Production: Scene 1 - The Alarm
When Nicole and I first started thinking about how to open Audrey's home sequence, the question we kept coming back to was how to establish her character visually before she says a single word. The voiceover handles some of that work, but we wanted the images themselves to be doing something independently, and the alarm shot ended up being the answer.

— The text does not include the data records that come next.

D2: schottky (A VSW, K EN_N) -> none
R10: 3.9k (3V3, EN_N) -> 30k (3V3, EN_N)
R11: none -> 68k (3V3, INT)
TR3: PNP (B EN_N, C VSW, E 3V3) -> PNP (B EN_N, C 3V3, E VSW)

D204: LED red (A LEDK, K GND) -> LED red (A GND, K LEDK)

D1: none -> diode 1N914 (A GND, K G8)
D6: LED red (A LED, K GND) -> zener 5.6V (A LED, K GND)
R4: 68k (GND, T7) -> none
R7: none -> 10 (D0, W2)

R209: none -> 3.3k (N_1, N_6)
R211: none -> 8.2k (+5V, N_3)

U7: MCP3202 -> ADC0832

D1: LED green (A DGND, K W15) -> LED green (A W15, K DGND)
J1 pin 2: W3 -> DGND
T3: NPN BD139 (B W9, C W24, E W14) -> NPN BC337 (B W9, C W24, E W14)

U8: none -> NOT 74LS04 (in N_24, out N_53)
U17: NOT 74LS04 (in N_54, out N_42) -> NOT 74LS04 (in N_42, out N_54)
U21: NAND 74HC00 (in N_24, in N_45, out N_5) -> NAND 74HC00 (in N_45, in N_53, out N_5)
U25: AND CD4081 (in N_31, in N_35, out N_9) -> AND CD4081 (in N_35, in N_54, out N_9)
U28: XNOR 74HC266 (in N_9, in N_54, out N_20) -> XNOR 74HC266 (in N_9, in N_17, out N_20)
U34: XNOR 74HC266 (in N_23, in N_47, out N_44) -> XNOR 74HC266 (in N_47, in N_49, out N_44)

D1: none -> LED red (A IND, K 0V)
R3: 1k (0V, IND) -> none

The detail we settled on is that Audrey sets a 4:00 PM alarm for her after-school nap. On the surface that's an ordinary thing, but what it communicates is specific; she doesn't just fall asleep and hope for the best, she built rest into her schedule the same way she builds everything else. She recharges, but only within a structure she created for herself. When the alarm goes off and she's immediately awake and moving, it tells you everything about her without dialogue. That was the goal of the entire home sequence from the beginning, to let her actions do the characterization work so the voiceover doesn't have to explain everything.
Filming the Shot
Getting this shot to actually look clean on camera was harder than I expected. The original plan was to physically zoom in on the phone with the camera to bring the notification into focus cinematically. When we tried it the footage came out noticeably shaky because without a tripod the zoom introduced instability that made it look like a mistake rather than a deliberate choice. We watched it back immediately and it was clear it wasn't going to work. The shakiness pulled attention away from the screen itself, which is the only thing that matters in that shot.
Although we figured it out in the end, and it proved to be a learning experience, it was still scary. It reminded us that although we planned it out great, we still don't know exactly what we're doing, which means our timing may be very different than what we have planned.